Personally, I find the TWOK imitating didn't really begin until First Contact, but then every movie since then has drawn on TWOK in some manner, to the point STID was essentially a remake of TWOK.
That depends on how you define imitation of TWOK. If you're thinking in terms of specific plot points, maybe, but I see it more as being about the perceived obligation to put space battles in every film, and to tell stories driven by fighting evil villains who were killed at the end, and just generally to emulate the
Star Wars paradigm that TWOK was itself an imitation of. Of the post-TWOK TOS movies, the only one that really departed from this was TVH -- and, oddly enough, TFF to a limited extent, because its main antagonist wasn't really evil, and its token Klingon antagonists were won over rather than killed. (Although it still resorted to defeating the "God" entity by firing weapons at it, but I guess "Who Mourns for Adonais?" and "The Apple" did the same thing.) But Kruge and Chang were villains in the same mold as Khan, and those movies had a lot of emphasis on ships blowing up other ships and the like, even if the Trek movies generally didn't have the budget to show space battles on the same level as
Star Wars.
The TNG movies tried to be relatively more thoughtful, in the vein of the series, but they still fell back on the action-movie cliches. Soran was a tragic figure, but he still got blown up at the end. The Duras sisters were basically just there to be cartoonishly evil and get blown up (even reusing stock footage of Chang's ship's destruction).

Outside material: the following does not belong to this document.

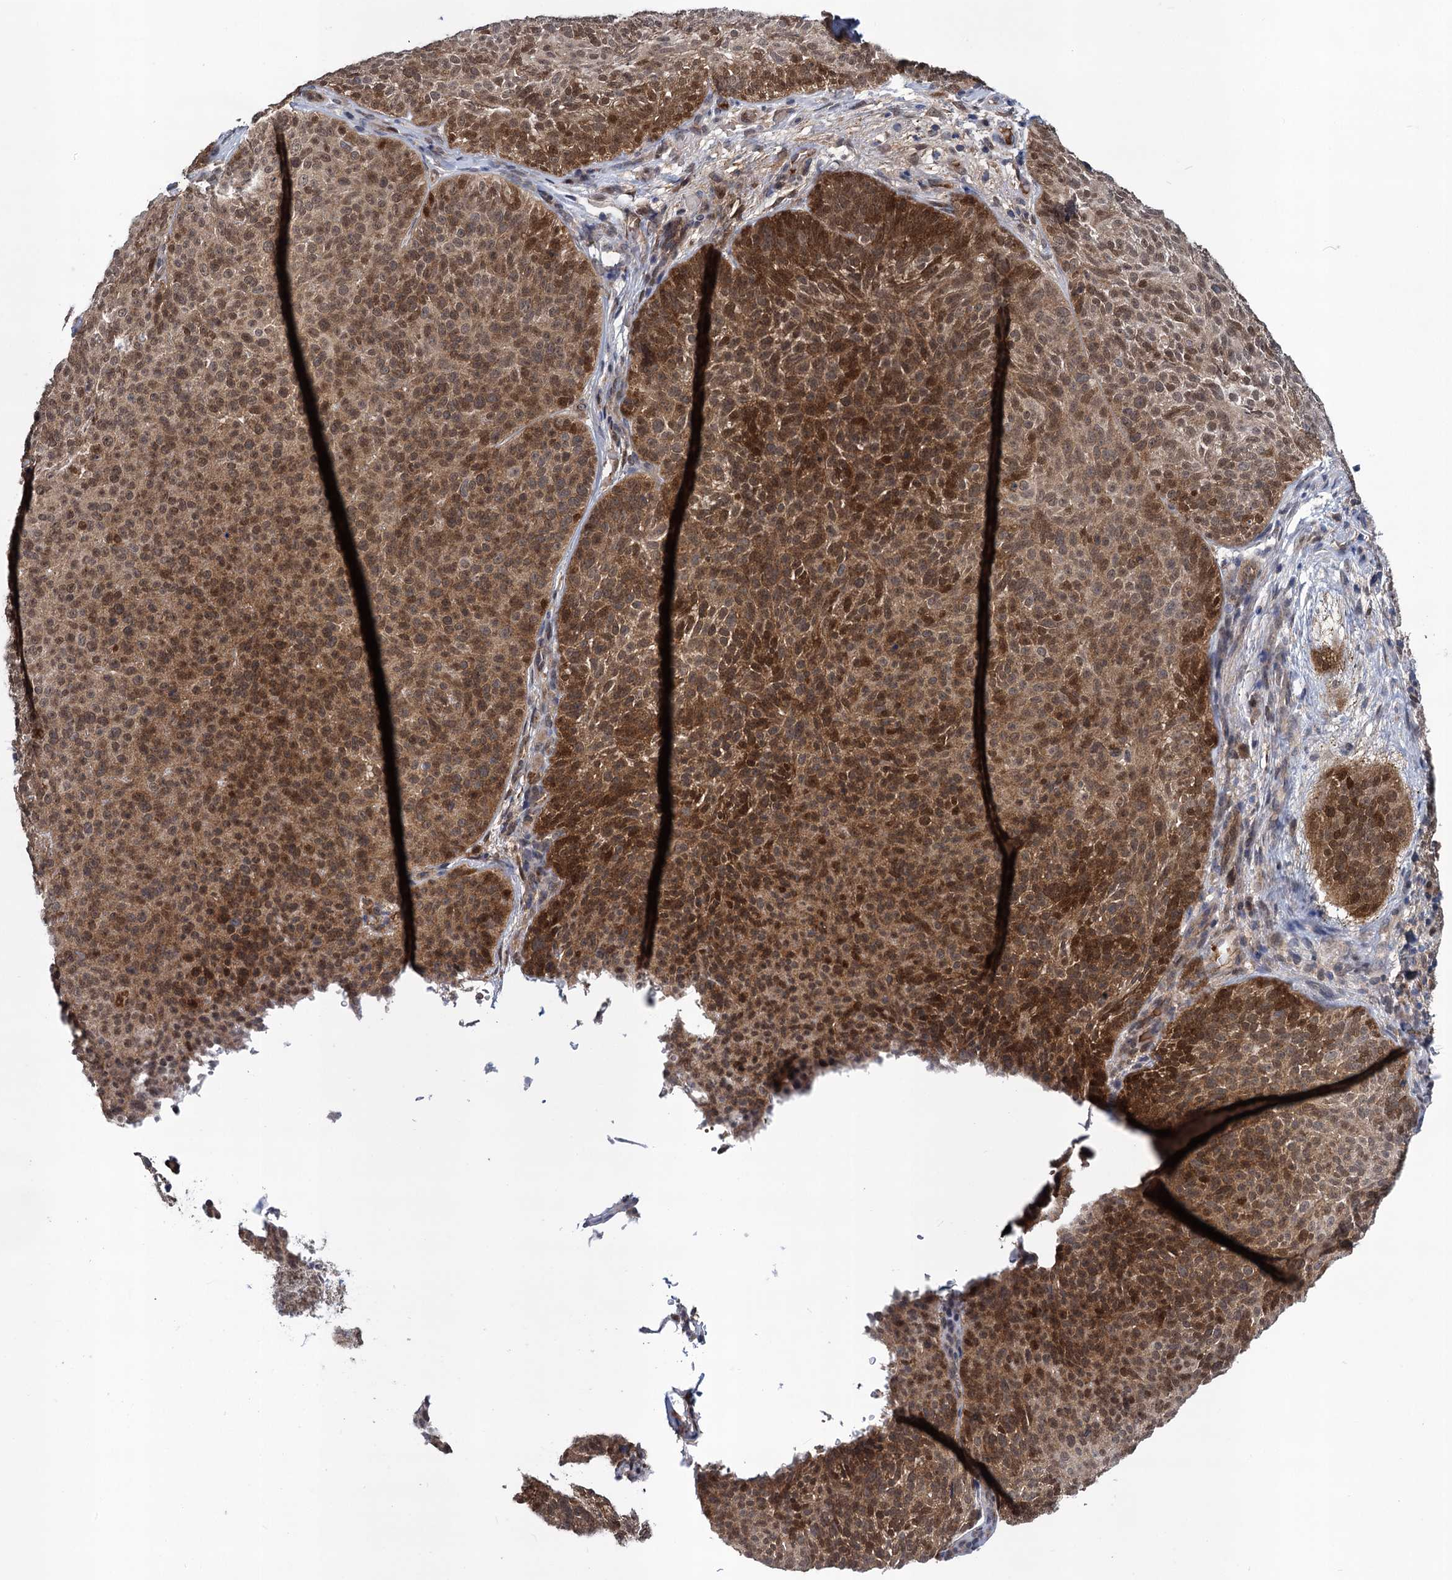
{"staining": {"intensity": "strong", "quantity": ">75%", "location": "cytoplasmic/membranous,nuclear"}, "tissue": "skin cancer", "cell_type": "Tumor cells", "image_type": "cancer", "snomed": [{"axis": "morphology", "description": "Basal cell carcinoma"}, {"axis": "topography", "description": "Skin"}], "caption": "IHC of basal cell carcinoma (skin) reveals high levels of strong cytoplasmic/membranous and nuclear staining in approximately >75% of tumor cells.", "gene": "GLO1", "patient": {"sex": "male", "age": 85}}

FC put a nice twist on the formula by having the
hero be the one seeking vengeance, but the villain still got killed off, and they even changed the nature of the Borg to include a character who could be a featured villain that got killed. INS tried to be a quieter, more idea-driven story like a TNG episode, but they tacked on a bunch of gratuitous space-battle stuff with Riker in the climax, and still fell back on the movie cliche of killing the bad guy at the end in a huge explosion, all of which felt incongruously imposed on the story for the sake of action-movie convention.
As for
Nemesis, yes, it was clearly emulating TWOK, but I still feel it did a
better job with the vengeance angle than TWOK did, if only because it actually allowed the adversaries to meet in person and play off each other, and because there was a more interesting, more personal connection between the captain and his foe (at least for me), more so than in any previous Trek movie. And while it did have a lot of space-battle stuff, its climactic battle in the nebula was one of the vanishingly few space battles I've ever seen that actually engaged my interest, because it was more about strategy and problem-solving and a battle of wits between two intelligent adversaries than just about death rays and explosions. I'm always more interested in problem-solving than violence, which is why my favorite action scenes are things like the rescue at the start of ENT: "Divergence."